_Task input:_
————————

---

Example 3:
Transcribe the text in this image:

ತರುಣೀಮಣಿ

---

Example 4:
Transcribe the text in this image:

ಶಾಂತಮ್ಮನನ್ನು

————————

_Activity:_ Word for word, return each of the entries.

_Response to this exercise:_
---

Example 3:
Transcribe the text in this image:

ತರುಣೀಮಣಿ

---

Example 4:
Transcribe the text in this image:

ಶಾಂತಮ್ಮನನ್ನು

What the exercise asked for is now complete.